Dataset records
________________
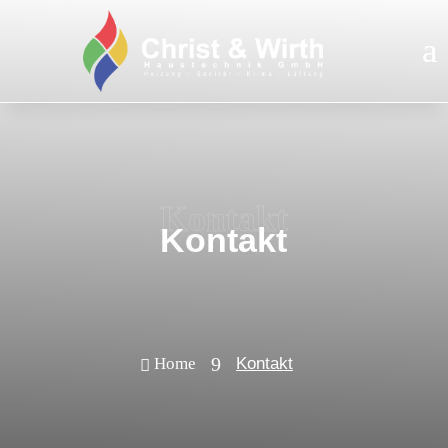
Kontakt
Kontakt
9
Home
Kontakt

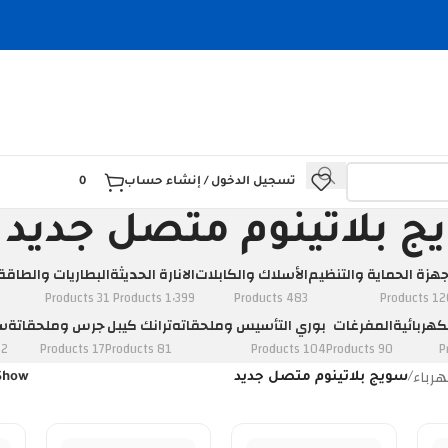
تسجيل الدخول / إنشاء حساب
0
 بلاتينوم متصل جديد
جهزة الحماية والتنظيم
الأسلاك والكابلات
الانارة الحديثة
البطاريات والطاقة
31 Products
1٬399 Products
483 Products
120 Prod
كهربائية
المفرغات
بوري التأسيس وملحقاته
ترانك كيبل
جرس وملحقاتة
سو
ducts
17 Products
81 Products
104 Products
90 Products
رباء
/
سويج بلاتينوم متصل جديد
Show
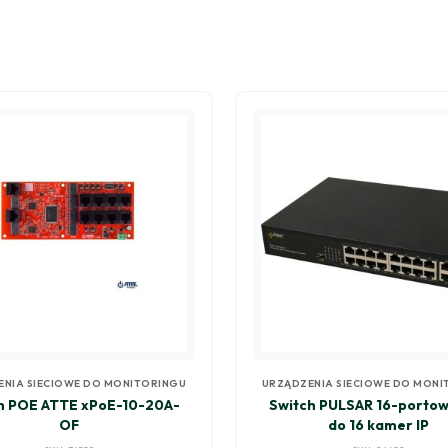
ENIA SIECIOWE DO MONITORINGU
URZĄDZENIA SIECIOWE DO MONI
h POE ATTE xPoE-10-20A-
Switch PULSAR 16-portow
OF
do 16 kamer IP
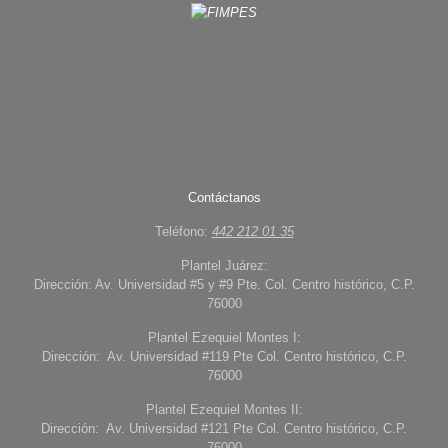
Contáctanos
Teléfono:
442 212 01 35
Plantel Juárez:
Dirección: Av. Universidad #5 y #9 Pte. Col. Centro histórico, C.P.
76000
Plantel Ezequiel Montes I:
Dirección: Av. Universidad #119 Pte Col. Centro histórico, C.P.
76000
Plantel Ezequiel Montes II:
Dirección: Av. Universidad #121 Pte Col. Centro histórico, C.P.
76000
________________
Aim of the exercise
Pull every line holding "Universidad" out of the records.

Written solution
Dirección: Av. Universidad #5 y #9 Pte. Col. Centro histórico, C.P.
Dirección: Av. Universidad #119 Pte Col. Centro histórico, C.P.
Dirección: Av. Universidad #121 Pte Col. Centro histórico, C.P.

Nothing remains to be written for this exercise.